By calling up some of its own forces and various Basij units—especially students, guild members, and medical practitioners—the IRGC has been able to mobilize around 600,000 personnel to help contain the virus nationwide. It has also organized eight committees in each provincial headquarters, with responsibility for the following tasks:
- Security and intelligence committees: Searching for warehouses of hoarded medical supplies, arresting people who criticize the regime’s response to the outbreak, and similar duties.
- Disinfection committees: Decontaminating public spaces.
- Education committees: Producing materials about the pandemic and how to contain it.
- Screening committees: Performing door-to-door virus checks.
- Logistical committees: Manufacturing basic equipment such as masks and hand sanitizer.
- Operational committees: Helping the regime control the movement of civilians and impose quarantines.
- Cultural committees: Performing duties such as sending people copies of Sahifeh Sajjadieh, a collection of prayers that Khamenei has recommended people read during the crisis.
- Public opinion management committees: Producing content (e.g., magazines and short videos) that promotes IRGC-Basij efforts to fight the virus.
Despite all these activities, many Iranians remain critical of the regime, including the IRGC. Social media comments, interviews with the author, and other observations indicate that the above campaigns are largely viewed as propaganda moves with few actual results.

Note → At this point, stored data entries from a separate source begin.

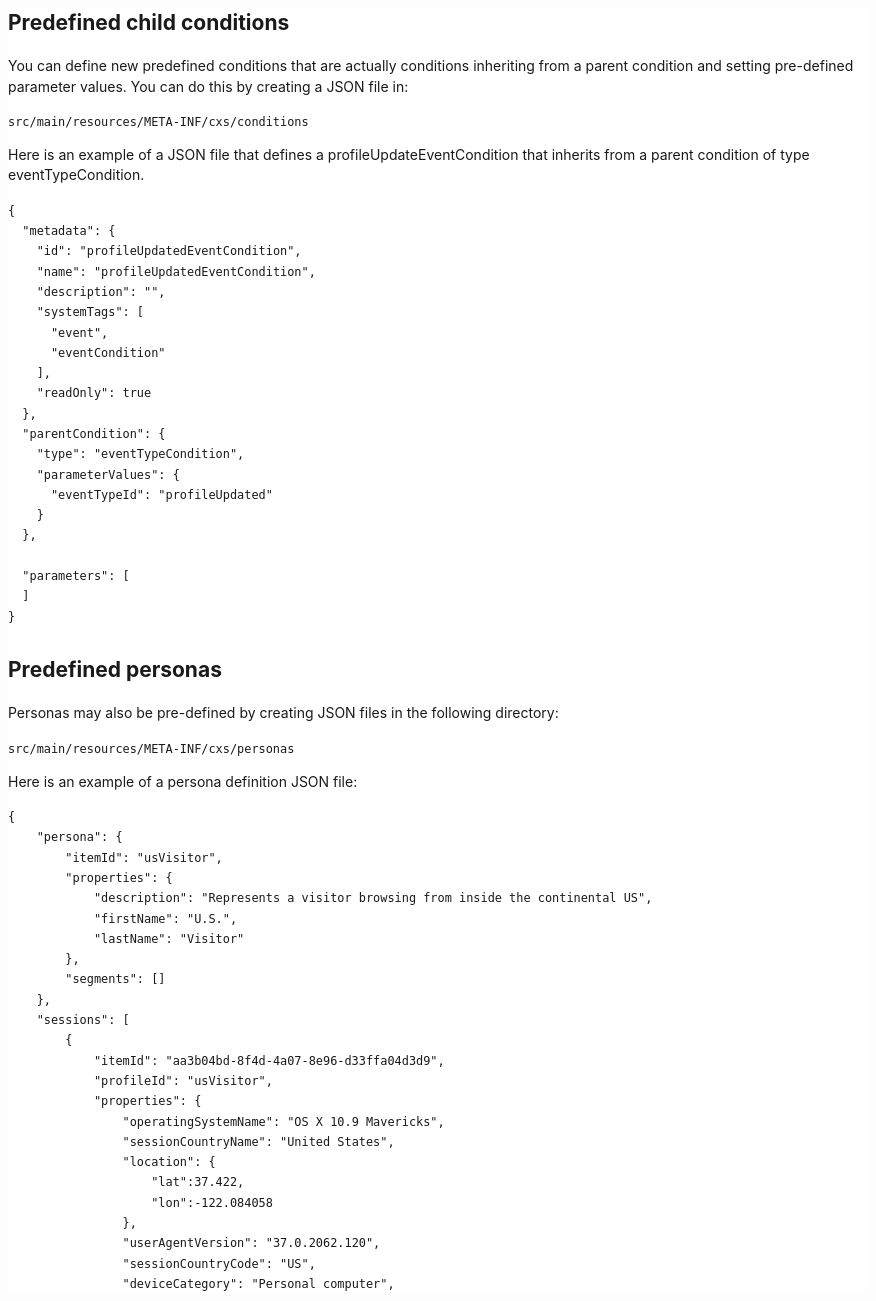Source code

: ## Predefined child conditions

You can define new predefined conditions that are actually conditions inheriting from a parent condition and setting
pre-defined parameter values. You can do this by creating a JSON file in: 

    src/main/resources/META-INF/cxs/conditions
    
Here is an example of a JSON file that defines a profileUpdateEventCondition that inherits from a parent condition of
type eventTypeCondition.     

    {
      "metadata": {
        "id": "profileUpdatedEventCondition",
        "name": "profileUpdatedEventCondition",
        "description": "",
        "systemTags": [
          "event",
          "eventCondition"
        ],
        "readOnly": true
      },
      "parentCondition": {
        "type": "eventTypeCondition",
        "parameterValues": {
          "eventTypeId": "profileUpdated"
        }
      },
    
      "parameters": [
      ]
    }

## Predefined personas

Personas may also be pre-defined by creating JSON files in the following directory:

    src/main/resources/META-INF/cxs/personas
    
Here is an example of a persona definition JSON file:    

    {
        "persona": {
            "itemId": "usVisitor",
            "properties": {
                "description": "Represents a visitor browsing from inside the continental US",
                "firstName": "U.S.",
                "lastName": "Visitor"
            },
            "segments": []
        },
        "sessions": [
            {
                "itemId": "aa3b04bd-8f4d-4a07-8e96-d33ffa04d3d9",
                "profileId": "usVisitor",
                "properties": {
                    "operatingSystemName": "OS X 10.9 Mavericks",
                    "sessionCountryName": "United States",
                    "location": {
                        "lat":37.422,
                        "lon":-122.084058
                    },
                    "userAgentVersion": "37.0.2062.120",
                    "sessionCountryCode": "US",
                    "deviceCategory": "Personal computer",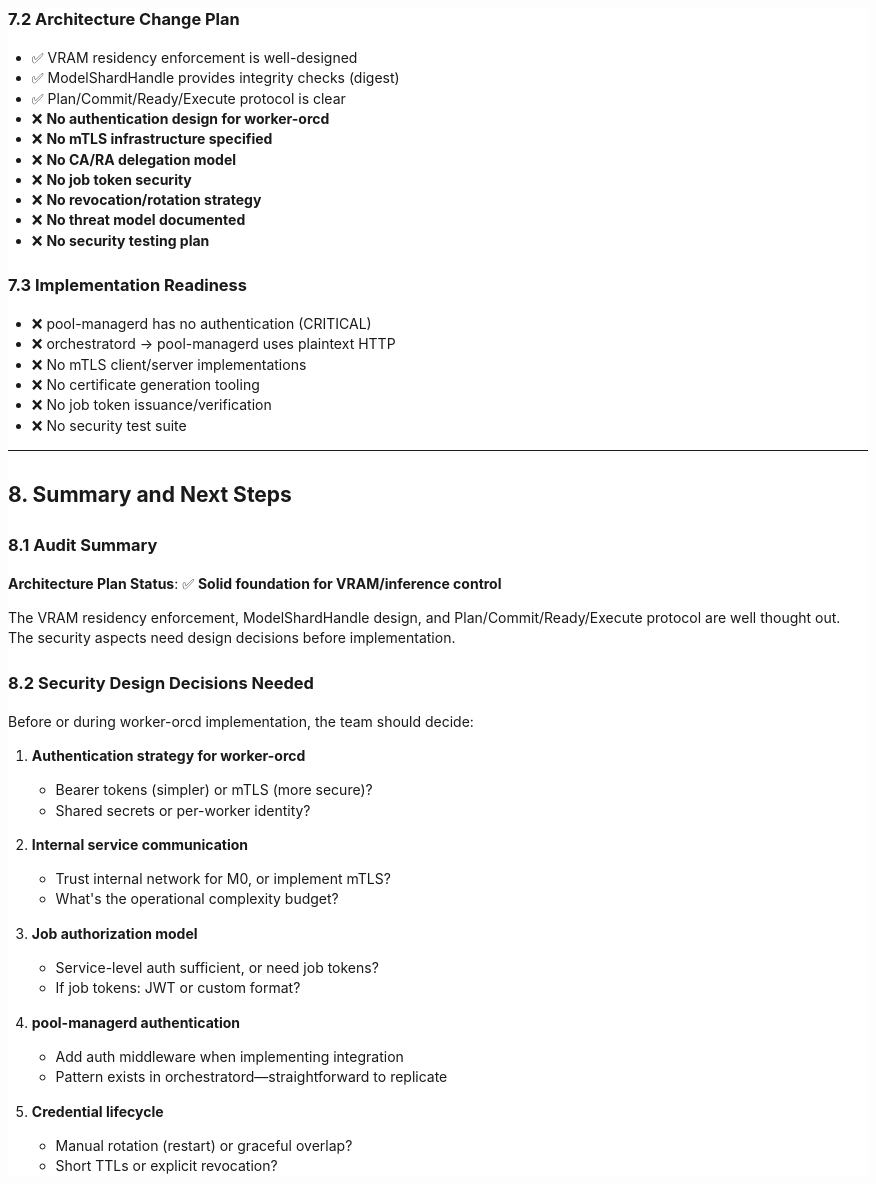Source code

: ### 7.2 Architecture Change Plan

- ✅ VRAM residency enforcement is well-designed
- ✅ ModelShardHandle provides integrity checks (digest)
- ✅ Plan/Commit/Ready/Execute protocol is clear
- ❌ **No authentication design for worker-orcd**
- ❌ **No mTLS infrastructure specified**
- ❌ **No CA/RA delegation model**
- ❌ **No job token security**
- ❌ **No revocation/rotation strategy**
- ❌ **No threat model documented**
- ❌ **No security testing plan**

### 7.3 Implementation Readiness

- ❌ pool-managerd has no authentication (CRITICAL)
- ❌ orchestratord → pool-managerd uses plaintext HTTP
- ❌ No mTLS client/server implementations
- ❌ No certificate generation tooling
- ❌ No job token issuance/verification
- ❌ No security test suite

---

## 8. Summary and Next Steps

### 8.1 Audit Summary

**Architecture Plan Status**: ✅ **Solid foundation for VRAM/inference control**

The VRAM residency enforcement, ModelShardHandle design, and Plan/Commit/Ready/Execute protocol are well thought out. The security aspects need design decisions before implementation.

### 8.2 Security Design Decisions Needed

Before or during worker-orcd implementation, the team should decide:

1. **Authentication strategy for worker-orcd**
   - Bearer tokens (simpler) or mTLS (more secure)?
   - Shared secrets or per-worker identity?

2. **Internal service communication**
   - Trust internal network for M0, or implement mTLS?
   - What's the operational complexity budget?

3. **Job authorization model**
   - Service-level auth sufficient, or need job tokens?
   - If job tokens: JWT or custom format?

4. **pool-managerd authentication**
   - Add auth middleware when implementing integration
   - Pattern exists in orchestratord—straightforward to replicate

5. **Credential lifecycle**
   - Manual rotation (restart) or graceful overlap?
   - Short TTLs or explicit revocation?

At the same time, the creation of biological defense headquarters and the extended reach of the IRGC Provincial Guards are further alarming signs of the Rouhani government’s irrelevance and the growing securitization of the Islamic Republic. The power and social infiltration that the IRGC can attain through these provincial commands will only increase its weight in the eventual struggle to determine Khamenei’s successor. The most likely scenario at present is that the next Supreme Leader will be a puppet of the Guards; in fact, the military leadership may even dispense with the post entirely. Policymakers should therefore keep a close watch on further expansion among the Provincial Guards, with an eye toward the IRGC’s potentially paramount role in post-Khamenei Iran.
Saeid Golkar is an assistant professor in the Department of Political Science & Public Service at the University of Tennessee, Chattanooga, and author of the 2019 Washington Institute study “The Supreme Leader and the Guard: Civil-Military Relations and Regime Survival in Iran.”